May hired the great Paul Williams to help pen Rogers & Clarke’s songbook, and every musical moment in Ishtar is pure gold—particularly the early montage that depicts their writing “process,” which sees them struggle to shape random blurted thoughts into coherent lyrics, or seize upon some stranger’s remark and try to turn it into a melody. Beatty and Hoffman commit themselves fully to their characters’ blithe idiocy, never winking at the audience as a reminder of their real-life stature; Beatty, in particular, underplays his dim-bulb role to perfection, generously letting Hoffman dominate most of their scenes together. Humor is subjective, of course, but it’s hard to imagine anyone failing to enjoy, for example, Chuck’s concerted but futile effort to correct Lyle’s repeated pronunciation of “schmuck” as “smuck.” Throw in Charles Grodin doing his choicest deadpan as a corrupt CIA agent who recruits Chuck, plus some first-rate sight gags built around a blind camel, and the notion that Ishtar completely fails to deliver becomes unsustainable.

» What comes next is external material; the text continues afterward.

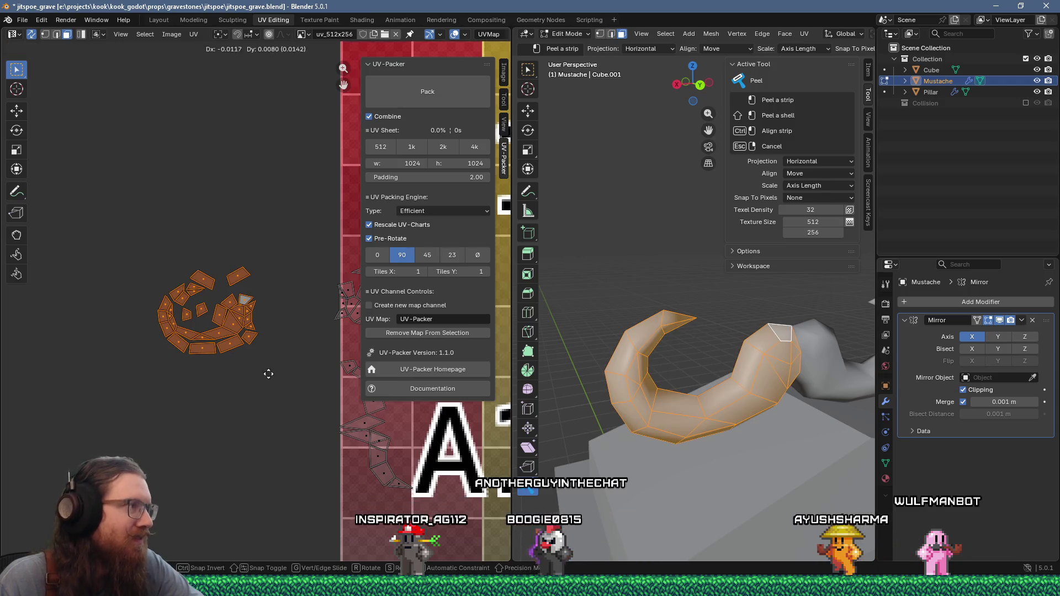
pyautogui.click(216, 383)
pyautogui.scroll(-3, 219, 383)
pyautogui.scroll(1, 243, 375)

Admittedly, it’s disappointing that May, who was then one of precious few working female filmmakers, gives the movie’s women virtually nothing to do—most notably Isabelle Adjani (Beatty’s real-life paramour at the time) as an ostensibly Middle Eastern femme fatale, but also Carol Kane and Tess Harper as the boys’ girlfriends back home. But, then, May had always demonstrated a rich understanding of male fecklessness, in films like The Heartbreak Kid and Mikey And Nicky. Ishtar was very much in keeping with her unique sensibility; the real disaster was its failure effectively ending her career as a director. Viewed without prejudice, it’s an uneven but sometimes hilarious exercise in sheer perversity, fueled by two superstars who were more than happy to look like cretins. As Rogers & Clarke note in “Dangerous Business,” however, honest and popular don’t go hand in hand. If you admit that you can play the accordion, no one will hire you in a rock ’n’ roll band.